C’est grinçant, un livre qui se lit à la vitesse de l’éclair mais qui laisse pourtant une patte indélébile.

La folie des uns, l’absurdité des autres : la société dans tout ce qu’elle a de plus pathétique.

Le narrateur est désopilant de non-sens ! Il va mordre son dentiste, voler la montre de son thérapeute (montre qui aurait appartenu à JFK tout de même), laisser sa relation matrimoniale se déliter et tout faire pour ne rien arranger avec sa femme…

Qu’est-ce que la normalité ? Vous avez deux heures !

À défaut, mettez-les à profit pour lire ce très bon roman de Jean-Paul Dubois.
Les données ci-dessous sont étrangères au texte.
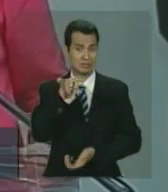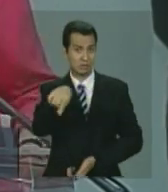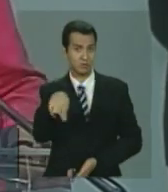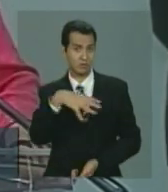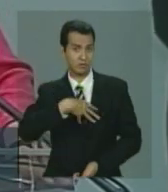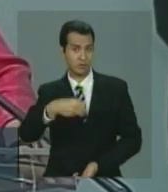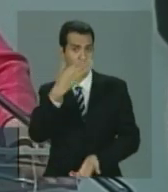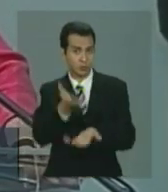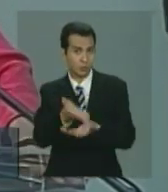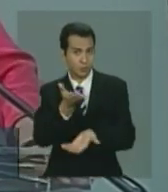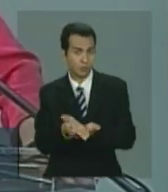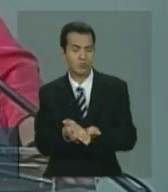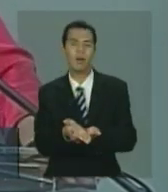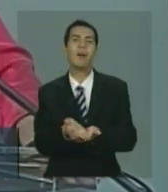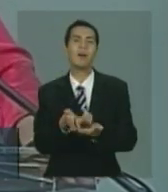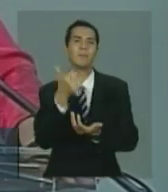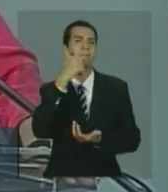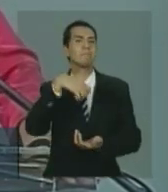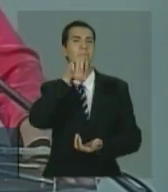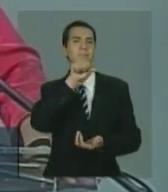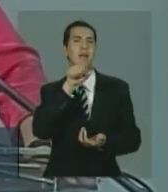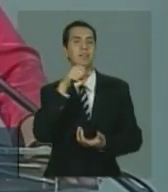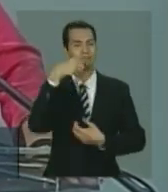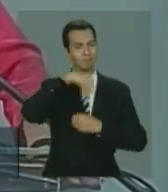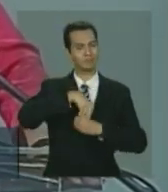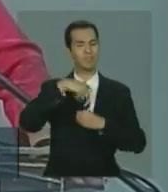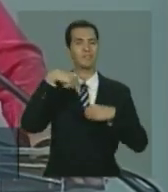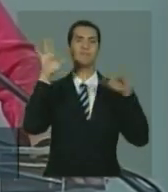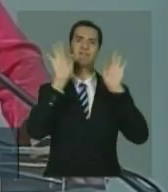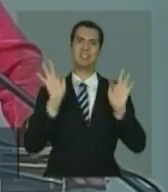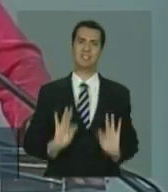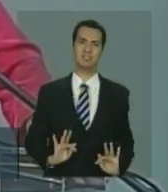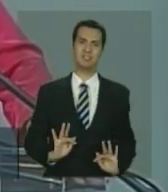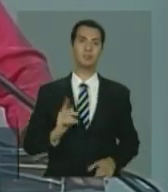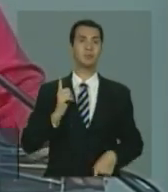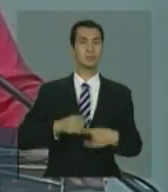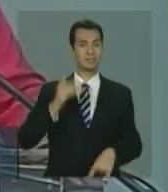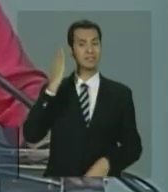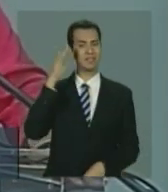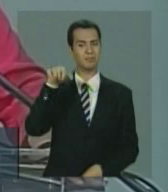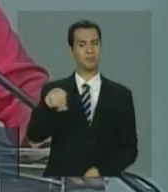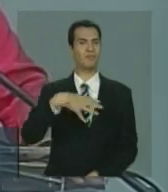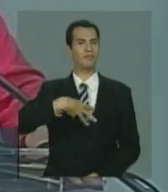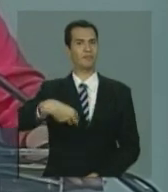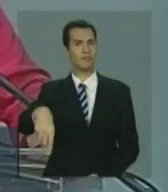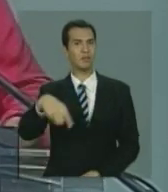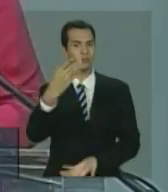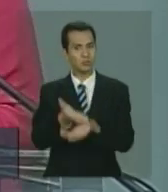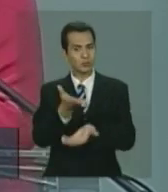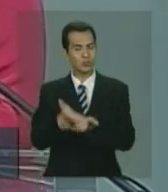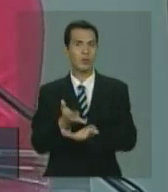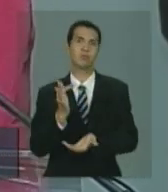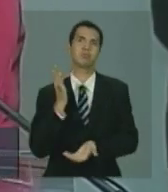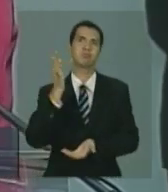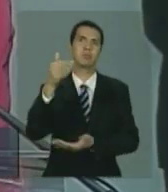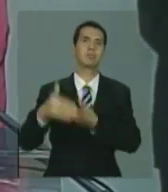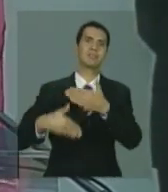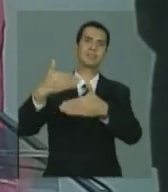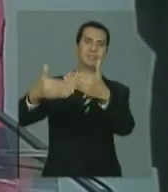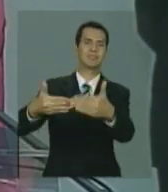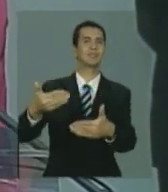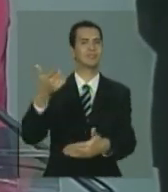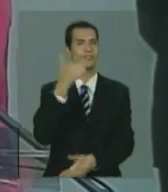feliz? Porque ele está conquistando o seu futuro. É isso que ele está fazendo. Aqui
Poursuivez la thérapie en regardant l’adaptation cinématographique de Sam Karmann avec Jean-Pierre Bacri (ça ne pouvait être que lui !) dans le rôle du désabusé Simon Polaris. 

Retrouvez plus de détails sur le site de l’éditeur

𝗥𝗲́𝘀𝘂𝗺𝗲́ : « Drôle et noir, pessimiste et tendre, follement désespéré, c’est Dubois tout craché. » Le Point

Samuel Polaris va mal. Très mal. Il achète un revolver, visite l’amant de sa femme dans son cabinet de médecine, puis mord sauvagement son dentiste. Et si ce n’était pas lui mais bien ceux qui l’entourent, les gens « normaux », qui s’étaient embourbés dans la folie ? Samuel n’a pas d’autre choix que de reconquérir sa dignité. Même si, pour ce faire, il doit recourir au vol de la montre de son psychiatre. Celle qui habillait le poignet de Kennedy le jour de son assassinat.